第九話①
最初に、よくある怖い話があるので、苦手な方は次の第九話②からご覧ください。
(大分、暗くなってきちゃった……)
私は学校の帰り道を歩いていた。今日は部活動の練習がいつもより長引いてしまったので、夕日が沈みかけていた。
(急いで帰らなきゃ……)
カツ……
カツ……
私が歩いていると、後ろから足音が聞こえた気がした。私は、恐る恐る後ろを振り返ったが、そこには誰もいなかった……。
(何だ…… 気のせいか……)
私は、急いで帰宅したかったので、早足で歩き始めた……。
カツ……カツ……カツ……カツ……
やはり、足音が聞こえる……。しかも、私の早足に合わせて、その足音も早くなっている気がする。私は勇気を出して、また後ろを振り返った。しかし、そこには誰もいなかった……。

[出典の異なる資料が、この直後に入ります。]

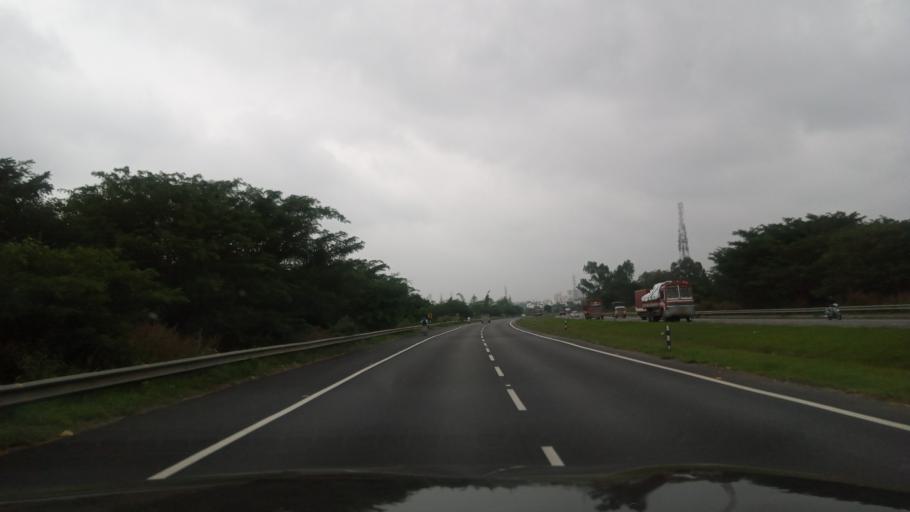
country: IN
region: Karnataka
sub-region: Bangalore Urban
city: Bangalore
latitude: 12.8664
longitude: 77.6302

(え、気のせいじゃないと思うんだけど…… 部活動の疲れはあるけど、走って帰ろう……)
私は全速力で走り出した。すると、その足音もついてきた。
(な、何……!? 何なの?)
「ちょ、ちょっと待って……」
私を呼び止める声がした。振り返ると、そこには同じ年齢くらいの男の子が立っていた。
「こ、これ……、落としましたよ……」
その男の子が差し出したのは、私のハンカチだった。全力で逃げる私を必死で追いかけてきたのだろう……。彼は肩で息をしていた。
「あ、ありがとう」
私はお礼を言うと、再び歩き始めた。辺りは日が落ち真っ暗になっていた。
カツ……
カツ……
(え? さっきの足音……、あの男の子じゃなかったの……?)
私は、また全力で走り出した。すると、その足音もついてきた。
タッ、タッ、タッ
(あと少し…… あと少しで家に着く……)
私は家の門扉を開け、玄関のドアを開けようとした。
ガチャ……ガチャガチャ
(あ、開かない…… まだ誰も帰ってきていないの……?)
ドアノブを回すも鍵がかかっていた。私は、通学鞄の中から家の鍵を探し出した。手が震えているのと焦りがあり、中々、上手く鍵を開けられない。その間も足音が近づいて来ている。
(早く…… 早く……)
すると……
ガチャ
内側から玄関のドアが開けられた。
「どうしたの、そんな顔して……」
母だった。
母の顔を見た瞬間、私は安堵した。そして、後ろを振り返った。
そこには、血だらけの男性がいた……。
「あと、少しだったのに……」
最後まで読んでいただき、本当にありがとうございます。